(Dataset entries)

>>>>>

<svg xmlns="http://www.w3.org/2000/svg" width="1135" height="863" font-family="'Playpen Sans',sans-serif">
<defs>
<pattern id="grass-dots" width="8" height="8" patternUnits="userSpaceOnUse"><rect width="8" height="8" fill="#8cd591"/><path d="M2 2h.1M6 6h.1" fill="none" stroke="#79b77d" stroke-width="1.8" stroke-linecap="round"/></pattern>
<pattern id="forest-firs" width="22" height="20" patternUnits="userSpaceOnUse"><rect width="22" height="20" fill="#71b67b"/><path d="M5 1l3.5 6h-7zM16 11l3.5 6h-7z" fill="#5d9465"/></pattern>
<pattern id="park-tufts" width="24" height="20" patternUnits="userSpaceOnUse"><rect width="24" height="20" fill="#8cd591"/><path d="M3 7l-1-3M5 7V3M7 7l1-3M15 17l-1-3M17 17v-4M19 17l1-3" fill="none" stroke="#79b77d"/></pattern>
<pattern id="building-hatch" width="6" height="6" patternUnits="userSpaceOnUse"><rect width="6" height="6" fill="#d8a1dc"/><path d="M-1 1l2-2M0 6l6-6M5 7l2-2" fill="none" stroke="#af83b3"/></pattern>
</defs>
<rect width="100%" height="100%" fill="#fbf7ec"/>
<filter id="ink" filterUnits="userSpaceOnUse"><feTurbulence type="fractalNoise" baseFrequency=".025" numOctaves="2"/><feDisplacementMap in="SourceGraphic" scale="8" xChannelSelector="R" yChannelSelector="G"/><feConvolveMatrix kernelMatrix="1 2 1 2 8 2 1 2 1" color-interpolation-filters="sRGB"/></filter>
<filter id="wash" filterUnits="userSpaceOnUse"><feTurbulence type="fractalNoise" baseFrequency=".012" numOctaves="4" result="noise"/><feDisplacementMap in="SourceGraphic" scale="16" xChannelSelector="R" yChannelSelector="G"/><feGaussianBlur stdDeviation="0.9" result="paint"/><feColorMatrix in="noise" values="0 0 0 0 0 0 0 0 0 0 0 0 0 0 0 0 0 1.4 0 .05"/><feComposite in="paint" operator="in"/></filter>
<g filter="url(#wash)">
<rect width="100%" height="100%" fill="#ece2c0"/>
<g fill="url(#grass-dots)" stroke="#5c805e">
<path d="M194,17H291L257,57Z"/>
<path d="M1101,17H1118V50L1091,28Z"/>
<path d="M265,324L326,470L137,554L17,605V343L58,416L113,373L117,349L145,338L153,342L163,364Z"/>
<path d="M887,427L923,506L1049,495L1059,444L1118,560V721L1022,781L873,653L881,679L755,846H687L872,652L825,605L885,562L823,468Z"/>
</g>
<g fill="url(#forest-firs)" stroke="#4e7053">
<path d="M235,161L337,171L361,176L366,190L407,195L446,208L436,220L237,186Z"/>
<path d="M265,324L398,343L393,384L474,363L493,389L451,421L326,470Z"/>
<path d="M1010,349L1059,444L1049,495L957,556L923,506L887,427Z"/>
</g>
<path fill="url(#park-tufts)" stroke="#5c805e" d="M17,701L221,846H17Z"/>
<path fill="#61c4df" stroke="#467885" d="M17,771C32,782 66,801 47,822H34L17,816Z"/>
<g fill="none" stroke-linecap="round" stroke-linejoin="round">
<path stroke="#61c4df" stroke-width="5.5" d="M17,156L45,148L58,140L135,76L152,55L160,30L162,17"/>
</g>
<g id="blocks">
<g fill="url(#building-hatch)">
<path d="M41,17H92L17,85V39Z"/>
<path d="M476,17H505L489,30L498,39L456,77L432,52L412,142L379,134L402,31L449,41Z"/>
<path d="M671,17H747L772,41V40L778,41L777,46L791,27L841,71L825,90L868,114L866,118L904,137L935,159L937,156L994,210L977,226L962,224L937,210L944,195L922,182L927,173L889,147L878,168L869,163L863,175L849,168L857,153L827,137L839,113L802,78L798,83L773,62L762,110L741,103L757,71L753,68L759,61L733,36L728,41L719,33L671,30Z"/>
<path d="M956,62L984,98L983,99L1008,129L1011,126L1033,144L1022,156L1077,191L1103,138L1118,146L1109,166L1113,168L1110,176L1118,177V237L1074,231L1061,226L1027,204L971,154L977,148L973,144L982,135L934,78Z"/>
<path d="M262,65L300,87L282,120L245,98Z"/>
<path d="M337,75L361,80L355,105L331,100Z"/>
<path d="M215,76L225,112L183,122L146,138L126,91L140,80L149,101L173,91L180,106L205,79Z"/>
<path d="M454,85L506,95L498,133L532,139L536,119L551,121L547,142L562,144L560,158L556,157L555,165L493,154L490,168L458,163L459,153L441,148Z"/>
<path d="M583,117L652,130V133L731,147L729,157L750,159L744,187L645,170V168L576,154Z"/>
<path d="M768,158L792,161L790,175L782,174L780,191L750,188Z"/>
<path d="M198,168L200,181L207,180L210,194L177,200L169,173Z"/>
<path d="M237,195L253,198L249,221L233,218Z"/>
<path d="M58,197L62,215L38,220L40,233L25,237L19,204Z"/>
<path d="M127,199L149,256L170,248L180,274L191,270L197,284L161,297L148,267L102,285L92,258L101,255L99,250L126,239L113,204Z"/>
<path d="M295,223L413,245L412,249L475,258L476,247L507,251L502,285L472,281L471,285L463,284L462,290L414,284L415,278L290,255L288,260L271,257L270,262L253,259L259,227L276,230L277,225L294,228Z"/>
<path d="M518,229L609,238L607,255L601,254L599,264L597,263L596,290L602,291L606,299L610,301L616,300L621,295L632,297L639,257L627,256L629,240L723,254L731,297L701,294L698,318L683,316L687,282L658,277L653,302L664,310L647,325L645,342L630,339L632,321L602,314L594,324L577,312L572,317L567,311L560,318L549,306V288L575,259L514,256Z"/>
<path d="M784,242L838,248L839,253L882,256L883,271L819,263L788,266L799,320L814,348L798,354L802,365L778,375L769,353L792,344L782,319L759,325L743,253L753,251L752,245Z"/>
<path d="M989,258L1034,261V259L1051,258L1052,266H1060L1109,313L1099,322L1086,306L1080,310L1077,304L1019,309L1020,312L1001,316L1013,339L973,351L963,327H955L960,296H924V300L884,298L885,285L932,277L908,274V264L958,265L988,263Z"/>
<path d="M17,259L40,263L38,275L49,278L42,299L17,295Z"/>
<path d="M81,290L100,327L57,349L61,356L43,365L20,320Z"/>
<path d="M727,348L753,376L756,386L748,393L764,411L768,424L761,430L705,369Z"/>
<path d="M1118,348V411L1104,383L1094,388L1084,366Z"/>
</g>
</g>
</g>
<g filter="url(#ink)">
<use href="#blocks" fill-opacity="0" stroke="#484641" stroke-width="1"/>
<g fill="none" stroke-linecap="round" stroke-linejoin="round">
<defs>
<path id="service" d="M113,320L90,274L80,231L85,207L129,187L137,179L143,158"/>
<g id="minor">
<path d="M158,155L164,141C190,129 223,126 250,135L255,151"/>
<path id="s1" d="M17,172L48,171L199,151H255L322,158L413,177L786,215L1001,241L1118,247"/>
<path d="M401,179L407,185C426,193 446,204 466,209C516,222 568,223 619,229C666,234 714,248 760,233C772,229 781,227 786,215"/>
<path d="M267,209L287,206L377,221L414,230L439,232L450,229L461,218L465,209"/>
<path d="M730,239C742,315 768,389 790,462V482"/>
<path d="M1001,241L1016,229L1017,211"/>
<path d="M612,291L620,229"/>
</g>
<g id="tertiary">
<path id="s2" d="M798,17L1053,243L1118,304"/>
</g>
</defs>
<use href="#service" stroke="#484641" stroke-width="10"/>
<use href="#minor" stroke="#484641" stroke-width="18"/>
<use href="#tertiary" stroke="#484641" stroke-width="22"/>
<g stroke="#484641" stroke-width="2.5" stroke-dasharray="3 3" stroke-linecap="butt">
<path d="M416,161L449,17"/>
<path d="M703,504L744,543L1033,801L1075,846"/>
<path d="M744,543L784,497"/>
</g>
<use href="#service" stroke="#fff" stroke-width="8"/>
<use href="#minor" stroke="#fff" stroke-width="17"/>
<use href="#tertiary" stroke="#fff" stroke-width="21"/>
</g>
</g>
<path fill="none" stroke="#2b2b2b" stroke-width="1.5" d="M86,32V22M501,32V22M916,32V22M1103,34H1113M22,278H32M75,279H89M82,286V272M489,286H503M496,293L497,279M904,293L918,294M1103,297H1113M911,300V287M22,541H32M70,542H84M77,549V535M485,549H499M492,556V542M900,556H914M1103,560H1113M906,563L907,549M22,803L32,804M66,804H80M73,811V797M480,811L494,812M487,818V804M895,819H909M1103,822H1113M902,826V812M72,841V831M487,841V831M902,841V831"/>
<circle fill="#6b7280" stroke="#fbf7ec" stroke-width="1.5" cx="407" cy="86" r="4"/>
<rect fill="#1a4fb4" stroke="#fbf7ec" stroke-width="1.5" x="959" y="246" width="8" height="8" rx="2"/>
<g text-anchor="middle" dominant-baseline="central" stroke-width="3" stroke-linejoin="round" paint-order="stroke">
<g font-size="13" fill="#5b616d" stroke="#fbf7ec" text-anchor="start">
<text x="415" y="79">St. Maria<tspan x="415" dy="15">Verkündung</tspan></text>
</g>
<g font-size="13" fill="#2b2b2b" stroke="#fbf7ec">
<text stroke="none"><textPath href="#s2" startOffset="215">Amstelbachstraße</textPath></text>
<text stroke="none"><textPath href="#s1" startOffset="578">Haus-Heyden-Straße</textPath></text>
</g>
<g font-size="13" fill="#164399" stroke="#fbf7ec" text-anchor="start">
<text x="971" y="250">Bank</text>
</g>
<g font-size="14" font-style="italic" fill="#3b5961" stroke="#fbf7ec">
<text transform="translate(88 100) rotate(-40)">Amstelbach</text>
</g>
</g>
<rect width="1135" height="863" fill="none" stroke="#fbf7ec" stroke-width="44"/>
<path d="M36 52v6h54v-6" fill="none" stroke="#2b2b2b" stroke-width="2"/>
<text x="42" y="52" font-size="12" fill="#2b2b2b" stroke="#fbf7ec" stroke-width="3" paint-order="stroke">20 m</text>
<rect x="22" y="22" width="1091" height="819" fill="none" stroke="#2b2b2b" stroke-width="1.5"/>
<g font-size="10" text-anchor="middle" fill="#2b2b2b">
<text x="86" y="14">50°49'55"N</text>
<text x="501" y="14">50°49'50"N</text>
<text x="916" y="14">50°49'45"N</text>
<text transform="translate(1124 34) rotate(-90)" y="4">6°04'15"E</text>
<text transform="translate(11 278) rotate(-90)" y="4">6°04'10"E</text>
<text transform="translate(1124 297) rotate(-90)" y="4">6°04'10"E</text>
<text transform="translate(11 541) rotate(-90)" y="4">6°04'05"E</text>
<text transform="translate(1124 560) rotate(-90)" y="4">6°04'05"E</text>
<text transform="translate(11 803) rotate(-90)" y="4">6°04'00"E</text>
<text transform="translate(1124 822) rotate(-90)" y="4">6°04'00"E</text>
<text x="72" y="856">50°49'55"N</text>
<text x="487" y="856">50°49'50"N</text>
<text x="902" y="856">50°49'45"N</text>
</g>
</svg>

<<<<<

**What the task requires**
For the entries shown above, give the number of lines that include the word "numOctaves", without any other text.

**Task result**
2